Gips, Gips und Teufel.

Gips, Gips und Teufel.

Und einer rief dem anderen zu und sprach: Heilig, heilig, heilig ist der Herr der Heerscharen; die ganze Erde ist erfüllt von seiner Herrlichkeit! – Jesaja 6,3

Heute waren wir beim Straßenspaß zu viert unterwegs. So bildeten wir zwei Team, das eine bestand aus Sarah und Conrad, das zweite aus Moritz und mir.

Moritz und ich zogen los und gingen zuerst etwas durch die Stadt und unterhielten uns, danke Jesus für dieses Hammer Gespräch. Dann liefen wir auf einmal zwei jungen Männern, ca. 18 Jahre über den weg, von denen einer einen Gips am Arm hatte. Wir sprachen ihn an, erzählten ihm von der Liebe Gottes und, dass Gott heute noch heilt und fragten ihn, ob wir für ihn beten dürften. Er meinte, dass man es ja mal ausprobieren könne. Wir beteten für die Hand und, dass die Schmerzen gehen. Auf einmal guckte er uns ganz entgeistert an und sagte, dass die Schmerzen weg sind. Als wir ihn fragten, ob er sonst noch etwas gespürt habe sagte er, dass er ein angenehmes Gribbeln gespürt habe.

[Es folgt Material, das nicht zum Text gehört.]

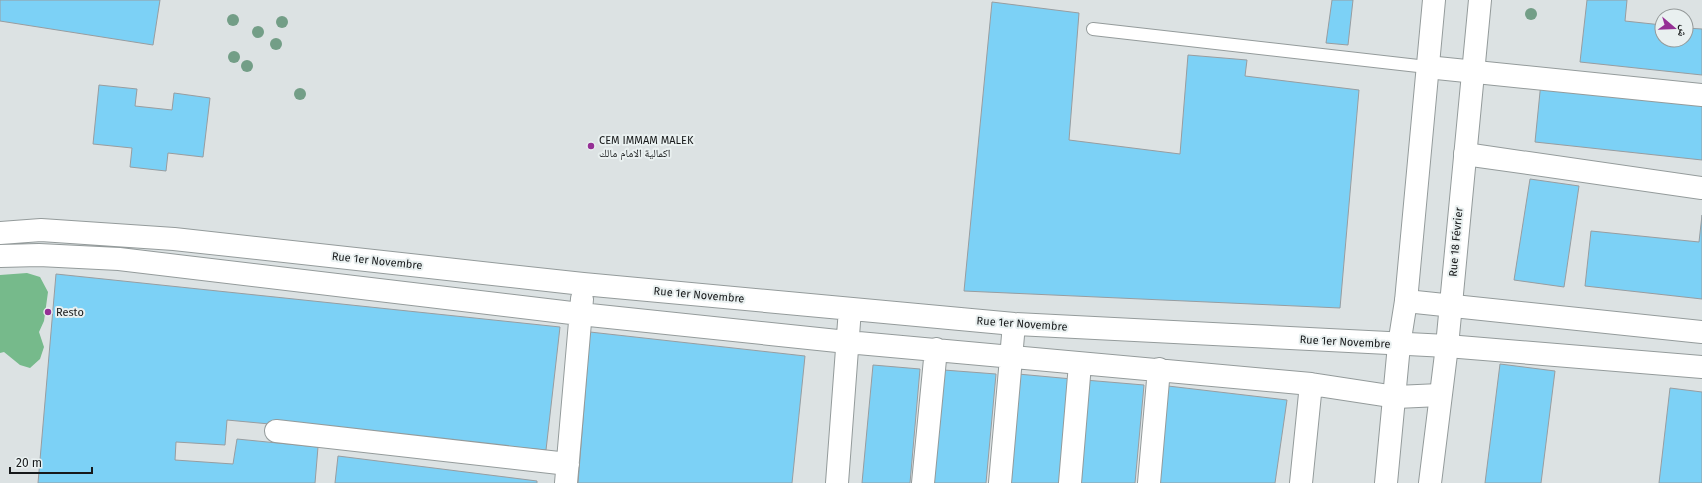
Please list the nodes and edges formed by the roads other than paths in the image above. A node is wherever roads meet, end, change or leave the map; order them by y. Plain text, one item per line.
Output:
1 (1434, 0) edge
2 (1480, 0) edge
3 (1094, 29) dead end
4 (1427, 67) junction
5 (1473, 70) junction
6 (1702, 95) edge
7 (1465, 154) junction
8 (1702, 188) edge
9 (41, 230) junction
10 (0, 233) edge
11 (40, 255) junction
12 (0, 256) edge
13 (583, 284) junction
14 (715, 296) junction
15 (1406, 301) junction
16 (1450, 306) junction
17 (850, 309) junction
18 (580, 314) junction
19 (1014, 324) junction
20 (713, 328) junction
21 (1702, 332) edge
22 (847, 342) junction
23 (1400, 345) junction
24 (1448, 346) junction
25 (936, 349) junction
26 (1012, 357) junction
27 (1080, 364) junction
28 (1702, 367) edge
29 (1159, 370) junction
30 (1311, 384) junction
31 (1440, 395) junction
32 (1396, 397) junction
33 (276, 431) dead end
34 (567, 474) edge
35 (837, 483) edge
36 (923, 483) edge
37 (1000, 483) edge
38 (1070, 483) edge
39 (1149, 483) edge
40 (1301, 483) edge
41 (1386, 483) edge
42 (1430, 483) edge

1 - 4 street
2 - 5 street, Rue 18 Février
3 - 4 lane
4 - 5 street
4 - 15 street
5 - 6 street
5 - 7 street, Rue 18 Février
7 - 8 street
7 - 16 street, Rue 18 Février
9 - 10 street, Rue 1er Novembre
9 - 11 street
9 - 13 street, Rue 1er Novembre
11 - 12 street
11 - 18 street
13 - 14 street, Rue 1er Novembre
13 - 18 street
14 - 17 street, Rue 1er Novembre
14 - 20 street
15 - 16 street
15 - 23 street
16 - 21 street
16 - 24 street, Rue 18 Février
17 - 19 street, Rue 1er Novembre
17 - 22 street
18 - 20 street
18 - 34 street
19 - 23 street, Rue 1er Novembre
19 - 26 street
20 - 22 street
22 - 25 street
22 - 35 street
23 - 24 street, Rue 1er Novembre
23 - 32 street
24 - 28 street
24 - 31 street, Rue 18 Février
25 - 26 street
25 - 36 street
26 - 27 street
26 - 37 street
27 - 29 street
27 - 38 street
29 - 30 street
29 - 39 street
30 - 32 street
30 - 40 street
31 - 32 street
31 - 42 street, Rue 18 Février
32 - 41 street
33 - 34 street

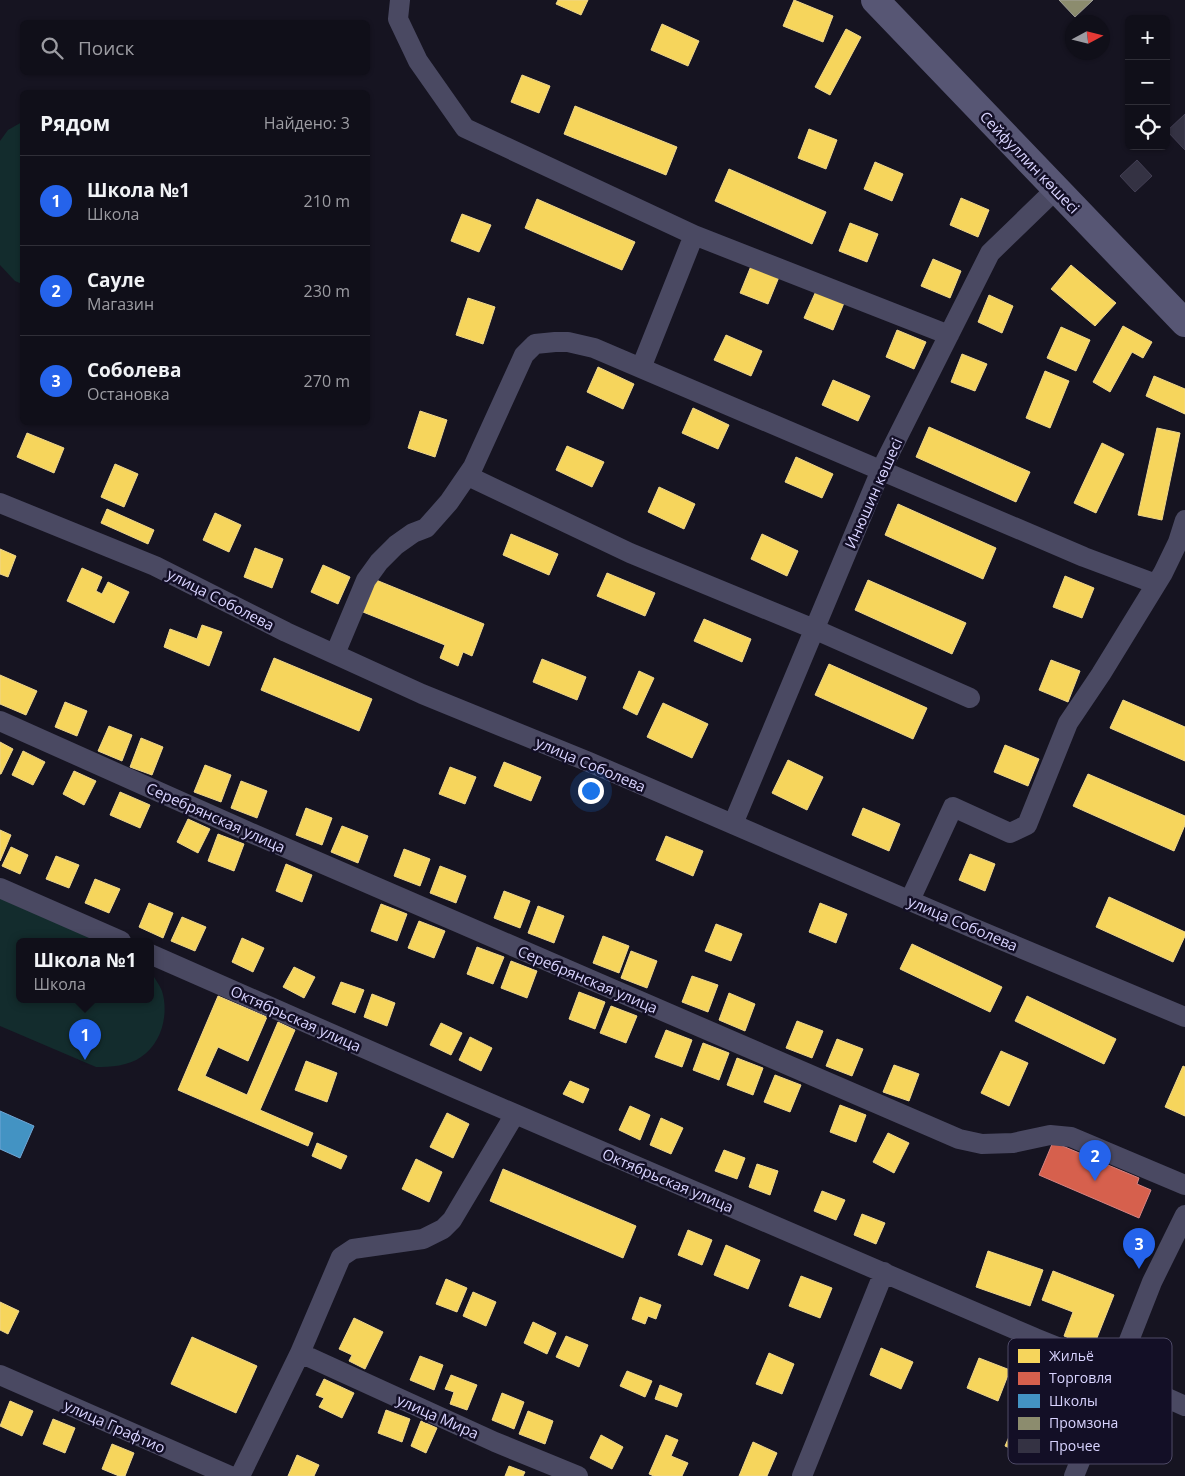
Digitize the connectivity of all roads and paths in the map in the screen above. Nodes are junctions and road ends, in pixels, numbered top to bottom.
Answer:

Danach gingen wir weiter Richtung Bahnhof, wo wir eine große Gruppe Jugendlicher antrafen. Wir stellten uns einfach zu ihnen und sprachen sie an. Moritz sah, dass einer dieser Jungs auch einen Gips am Arm hatte und erzählte ihm von der Liebe Gottes. Er durfte im Anschluss für ihn beten und der Junge meinte, dass sich der Arm danach besser angefühlt hätte. Ein anderer Junge aus dieser Gruppe meinte, ob Gebet auch bei Beziehungsproblemen helfen könne. Moritz erzählte ihm ganz kühn von der Liebe Gottes und, dass Gott alles kann. Er hörte dem Jungen zu und ermutigte ihn. Danach durfte Moritz noch für ihn beten. Als ich ihn fragte, ob er etwas dabei gespürt habe, erwiderte er, dass er voll die Freiheit und Liebe gespürt habe und dass außerdem die ganze Situation voll gut getan habe.

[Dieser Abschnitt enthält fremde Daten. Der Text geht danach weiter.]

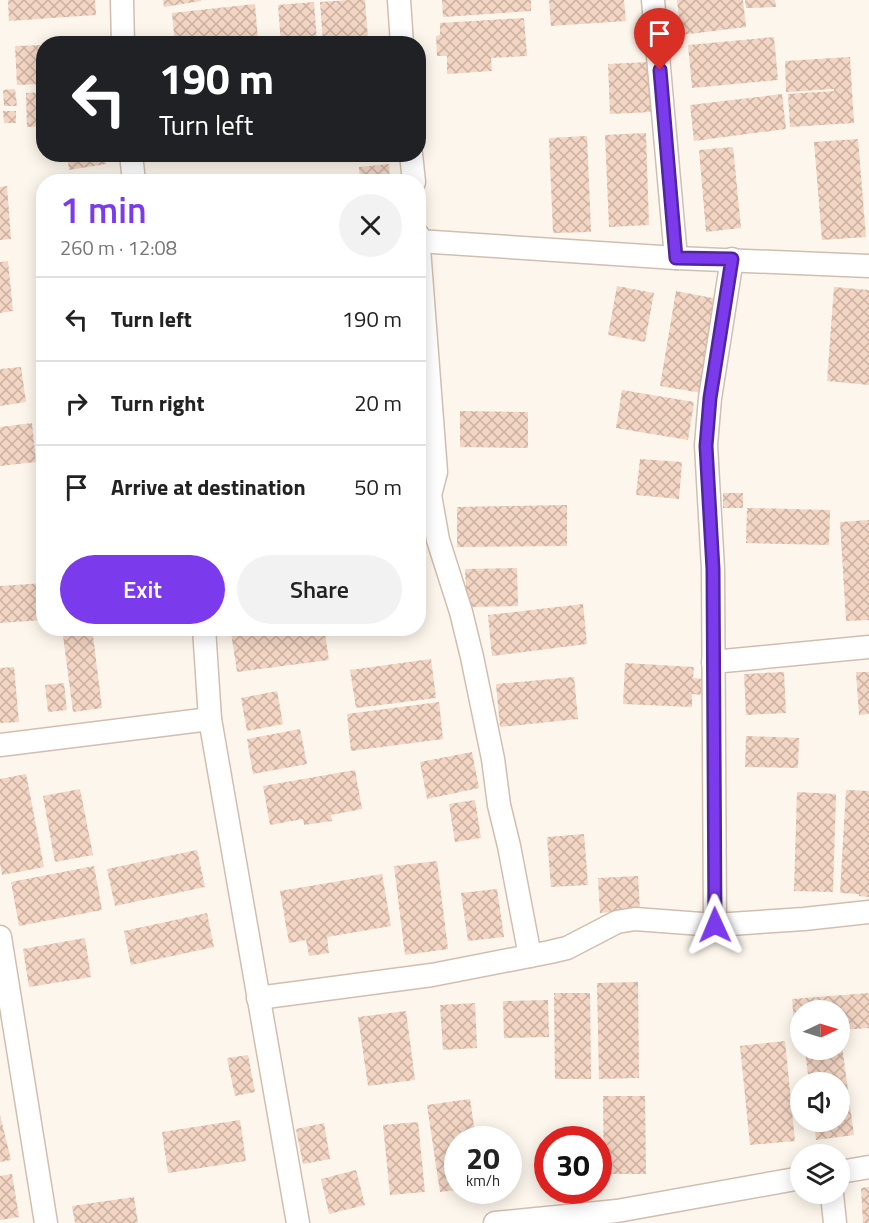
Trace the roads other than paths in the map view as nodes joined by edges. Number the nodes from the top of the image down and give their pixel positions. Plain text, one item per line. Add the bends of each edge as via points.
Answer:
1 (122, 0) edge
2 (399, 0) edge
3 (653, 0) edge
4 (123, 36) edge
5 (401, 36) edge
6 (426, 241) edge
7 (676, 258) junction
8 (732, 259) junction
9 (869, 266) edge
10 (426, 336) edge
11 (205, 636) edge
12 (869, 647) edge
13 (713, 662) junction
14 (210, 719) junction
15 (0, 745) edge
16 (869, 912) edge
17 (715, 925) junction
18 (0, 937) edge
19 (530, 956) junction
20 (258, 998) junction
21 (869, 1167) edge
22 (850, 1170) edge
23 (790, 1180) edge
24 (833, 1204) edge
25 (46, 1223) edge
26 (298, 1223) edge
27 (495, 1223) edge
28 (835, 1223) edge

1 - 4 street
2 - 5 street
3 - 7 street
6 - 7 street
7 - 8 street
8 - 9 street
8 - 13 street via 706,446 713,569
10 - 19 street via 436,472 430,495 438,540 472,657
11 - 14 street
12 - 13 street
13 - 17 street
14 - 15 street
14 - 20 street
16 - 17 street
17 - 19 street via 635,919 617,922 567,948
18 - 25 street
19 - 20 street via 432,975
20 - 26 street
21 - 22 street
23 - 27 street via 617,1211
24 - 28 street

Wir gingen wieder zurück in die Stadt, wo wir einem jungen Mann begegneten, den wir ansprachen. Es stellte sich im Laufe des Gesprächs heraus, dass er auch Christ ist. Das Gespräch war im Gesamten einfach sehr offen und der absolute Hammer. Er sagte, dass es voll gut tut, solche Christen zu treffen und, dass ihn das Gespräch sehr ermutigt habe.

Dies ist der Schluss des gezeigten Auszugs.